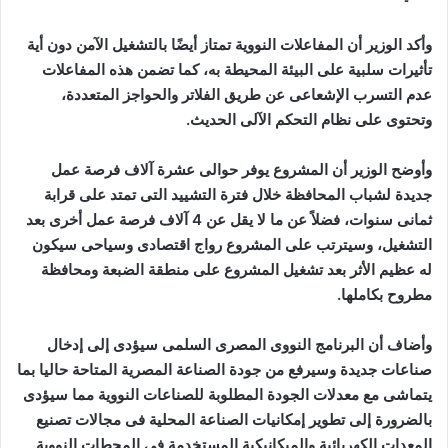
وأكد الوزير أن المفاعلات النووية تمتاز أيضًا بالتشغيل الآمن دون أية
تأثيرات سلبية على البيئة المحيطة به، كما تضمن هذه المفاعلات
عدم التسرب الإشعاعى عن طريق الفلاتر والحواجز المتعددة،
وتحتوى على نظام التحكم الآلى الحديث.
وأوضح الوزير أن المشروع يوفر حوالى عشرة آلاف فرصة عمل
جديدة لشباب المحافظة خلال فترة التشييد التى تمتد على قرابة
ثمانى سنوات، فضلاً عن ما لا يقل عن 4 آلاف فرصة عمل أخرى بعد
التشغيل، وسيترتب على المشروع رواج اقتصادى وسياحى سيكون
له عظيم الأثر بعد تشغيل المشروع على منطقة الضبعة ومحافظة
مطروح بكاملها.
وأضاف أن البرنامج النووى المصرى السلمى سيؤدى إلى إدخال
صناعات جديدة وسيرفع من جودة الصناعة المصرية المتاحة حاليا بما
يتماشى مع معدلات الجودة المطلوبة للصناعات النووية مما سيؤدى
بالضرورة إلى تطوير إمكانيات الصناعة المحلية فى مجالات تصنيع
المعدات الكهربائية والميكانيكية المستخدمة فى المحطات النووية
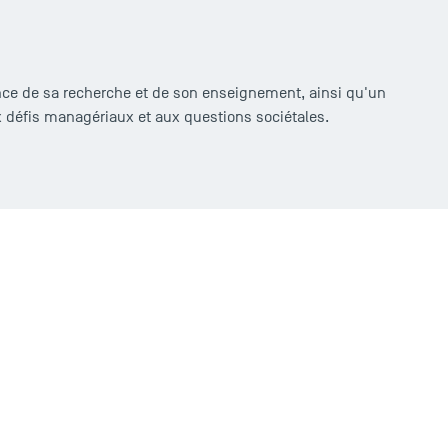
ence de sa recherche et de son enseignement, ainsi qu'un
ux défis managériaux et aux questions sociétales.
========================================================================
__Brief__.
Lay out every line of text read from the rows above as a Markdown table with the columns "Line No." and "Page text." Number the lines in order, skip any blank lines, and leave the pictures out.

__Response to the exercise__.
| Line No. | Page text |
|---|---|
| 1 | وأكد الوزير أن المفاعلات النووية تمتاز أيضًا بالتشغيل الآمن دون أية |
| 2 | تأثيرات سلبية على البيئة المحيطة به، كما تضمن هذه المفاعلات |
| 3 | عدم التسرب الإشعاعى عن طريق الفلاتر والحواجز المتعددة، |
| 4 | وتحتوى على نظام التحكم الآلى الحديث. |
| 5 | وأوضح الوزير أن المشروع يوفر حوالى عشرة آلاف فرصة عمل |
| 6 | جديدة لشباب المحافظة خلال فترة التشييد التى تمتد على قرابة |
| 7 | ثمانى سنوات، فضلاً عن ما لا يقل عن 4 آلاف فرصة عمل أخرى بعد |
| 8 | التشغيل، وسيترتب على المشروع رواج اقتصادى وسياحى سيكون |
| 9 | له عظيم الأثر بعد تشغيل المشروع على منطقة الضبعة ومحافظة |
| 10 | مطروح بكاملها. |
| 11 | وأضاف أن البرنامج النووى المصرى السلمى سيؤدى إلى إدخال |
| 12 | صناعات جديدة وسيرفع من جودة الصناعة المصرية المتاحة حاليا بما |
| 13 | يتماشى مع معدلات الجودة المطلوبة للصناعات النووية مما سيؤدى |
| 14 | بالضرورة إلى تطوير إمكانيات الصناعة المحلية فى مجالات تصنيع |
| 15 | المعدات الكهربائية والميكانيكية المستخدمة فى المحطات النووية |
| 16 | ence de sa recherche et de son enseignement, ainsi qu'un |
| 17 | ux défis managériaux et aux questions sociétales. |